JAKARTA - The discovery of more than 700 fossils in China has provided new clues about the emergence of complex animal life on Earth. This finding suggests that the change from simple life to more complex life may have occurred around 539 million years ago, or at least four million years earlier than previously estimated.

The fossils were found in Yunnan Province, southwest China, and the results of the study were published in the journal Science. Until now, the end of the Ediacaran period was understood as the time when simple animals lived in a relatively flat marine environment. However, these new findings show a more advanced picture.

The Independent report, quoted Tuesday, April 7, said that many of the fossils found were the remains of animals that were suspected of being able to move in water, find food, and live in a more three-dimensional pattern. Such characteristics were previously believed to have only emerged in the Cambrian period, a period widely known for the explosion of complex animal life.

The author of the study from the Museum of Natural History at Oxford University, Frankie Dunn, said this finding provides an important insight into how the modern animal-dominated biosphere began to form. According to Dunn as quoted by The Independent, the change occurred very quickly in geological time.

One of the important points of this finding is the emergence of early organisms with a left and right symmetrical body. This body pattern is now possessed by almost all modern animals. Previously, scientists only found traces of it through fossil tracks, not the animal's body directly. "Now we know what made the trace, because for the first time we have the fossil," said another author, Ross Anderson, as reported by The Independent.

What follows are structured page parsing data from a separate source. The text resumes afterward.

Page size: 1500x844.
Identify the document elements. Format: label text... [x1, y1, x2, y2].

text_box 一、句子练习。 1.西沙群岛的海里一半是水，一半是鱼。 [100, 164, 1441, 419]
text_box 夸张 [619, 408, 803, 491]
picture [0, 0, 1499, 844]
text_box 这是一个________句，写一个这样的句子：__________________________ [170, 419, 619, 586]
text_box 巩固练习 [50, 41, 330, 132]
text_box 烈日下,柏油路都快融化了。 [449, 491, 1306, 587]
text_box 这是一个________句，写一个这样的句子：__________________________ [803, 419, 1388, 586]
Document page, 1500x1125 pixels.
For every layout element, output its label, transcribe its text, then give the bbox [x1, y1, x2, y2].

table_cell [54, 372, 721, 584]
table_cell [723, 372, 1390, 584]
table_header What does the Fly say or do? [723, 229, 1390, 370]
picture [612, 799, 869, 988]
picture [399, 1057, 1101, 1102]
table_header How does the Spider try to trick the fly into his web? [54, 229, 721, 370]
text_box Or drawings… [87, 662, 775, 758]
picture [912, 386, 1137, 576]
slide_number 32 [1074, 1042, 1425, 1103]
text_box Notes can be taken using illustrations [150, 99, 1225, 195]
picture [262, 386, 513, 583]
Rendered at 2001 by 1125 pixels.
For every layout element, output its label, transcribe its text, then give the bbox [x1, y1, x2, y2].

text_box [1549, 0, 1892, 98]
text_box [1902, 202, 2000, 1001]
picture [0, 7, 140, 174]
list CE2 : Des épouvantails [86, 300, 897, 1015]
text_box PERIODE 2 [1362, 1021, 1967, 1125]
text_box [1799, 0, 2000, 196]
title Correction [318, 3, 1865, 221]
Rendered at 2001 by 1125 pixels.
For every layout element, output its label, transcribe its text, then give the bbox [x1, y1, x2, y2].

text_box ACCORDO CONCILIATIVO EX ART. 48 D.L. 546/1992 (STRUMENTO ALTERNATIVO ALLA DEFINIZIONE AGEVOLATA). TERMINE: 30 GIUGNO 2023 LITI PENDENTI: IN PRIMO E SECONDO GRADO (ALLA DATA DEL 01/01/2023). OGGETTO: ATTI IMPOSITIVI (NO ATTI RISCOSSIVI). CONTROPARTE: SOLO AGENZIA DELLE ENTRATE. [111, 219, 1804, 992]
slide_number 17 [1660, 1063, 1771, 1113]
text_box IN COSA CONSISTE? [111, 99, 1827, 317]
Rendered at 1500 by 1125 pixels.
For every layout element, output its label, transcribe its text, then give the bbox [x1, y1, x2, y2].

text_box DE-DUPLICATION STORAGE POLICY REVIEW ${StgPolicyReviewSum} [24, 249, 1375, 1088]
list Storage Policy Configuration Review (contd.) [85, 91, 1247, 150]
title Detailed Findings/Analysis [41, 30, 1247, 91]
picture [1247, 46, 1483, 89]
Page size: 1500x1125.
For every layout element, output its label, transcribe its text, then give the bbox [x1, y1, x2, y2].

This finding also reinforces a long-standing debate in paleontology known as "rocks versus clocks". So far, genetic analysis has shown that the early ancestors of humans and starfish likely existed in the Ediacaran period, but fossil evidence has not been found. This new site suggests that the genetic record and the fossil record may be more in line than previously thought.

Even so, not all scientists agree. In its report The Independent also said, a number of researchers outside the study team assessed that the existing evidence was not enough to immediately call the fossils complex animals. However, many other experts consider this finding strong enough to change the way of looking at the important transition period in the history of life on Earth.